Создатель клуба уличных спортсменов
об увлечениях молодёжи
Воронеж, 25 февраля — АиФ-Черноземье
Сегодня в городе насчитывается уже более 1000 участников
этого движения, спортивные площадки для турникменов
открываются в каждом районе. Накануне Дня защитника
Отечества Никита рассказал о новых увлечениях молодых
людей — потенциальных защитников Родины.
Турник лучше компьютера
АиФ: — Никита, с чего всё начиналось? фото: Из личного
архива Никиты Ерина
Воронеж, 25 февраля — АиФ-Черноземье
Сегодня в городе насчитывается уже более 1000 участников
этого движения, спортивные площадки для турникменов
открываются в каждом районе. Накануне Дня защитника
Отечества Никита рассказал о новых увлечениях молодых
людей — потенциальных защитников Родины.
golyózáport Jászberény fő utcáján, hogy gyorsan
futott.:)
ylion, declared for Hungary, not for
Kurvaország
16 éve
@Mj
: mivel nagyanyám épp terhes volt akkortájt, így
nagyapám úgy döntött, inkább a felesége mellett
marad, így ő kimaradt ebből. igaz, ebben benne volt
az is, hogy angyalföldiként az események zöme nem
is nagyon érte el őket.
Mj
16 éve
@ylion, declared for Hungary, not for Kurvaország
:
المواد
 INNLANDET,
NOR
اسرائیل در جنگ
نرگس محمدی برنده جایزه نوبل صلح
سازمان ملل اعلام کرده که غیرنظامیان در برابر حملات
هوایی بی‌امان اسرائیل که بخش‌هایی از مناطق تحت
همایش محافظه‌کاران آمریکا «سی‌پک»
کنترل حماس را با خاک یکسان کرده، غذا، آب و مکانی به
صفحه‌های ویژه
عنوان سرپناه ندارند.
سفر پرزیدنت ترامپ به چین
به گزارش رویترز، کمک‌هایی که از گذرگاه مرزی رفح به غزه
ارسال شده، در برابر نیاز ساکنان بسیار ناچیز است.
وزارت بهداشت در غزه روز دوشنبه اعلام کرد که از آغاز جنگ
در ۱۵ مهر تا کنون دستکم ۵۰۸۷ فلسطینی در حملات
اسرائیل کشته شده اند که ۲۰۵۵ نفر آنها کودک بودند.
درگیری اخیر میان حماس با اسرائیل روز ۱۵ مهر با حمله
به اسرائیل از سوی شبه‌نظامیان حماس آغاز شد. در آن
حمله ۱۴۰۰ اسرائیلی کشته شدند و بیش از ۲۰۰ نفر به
+===+
> WHAT THE TASK ASKS
Which lines in the records above contain the string "کرده"? Gather each of them in full, and match case exactly.

> ANSWER TO THIS EXERCISE
سازمان ملل اعلام کرده که غیرنظامیان در برابر حملات
کنترل حماس را با خاک یکسان کرده، غذا، آب و مکانی به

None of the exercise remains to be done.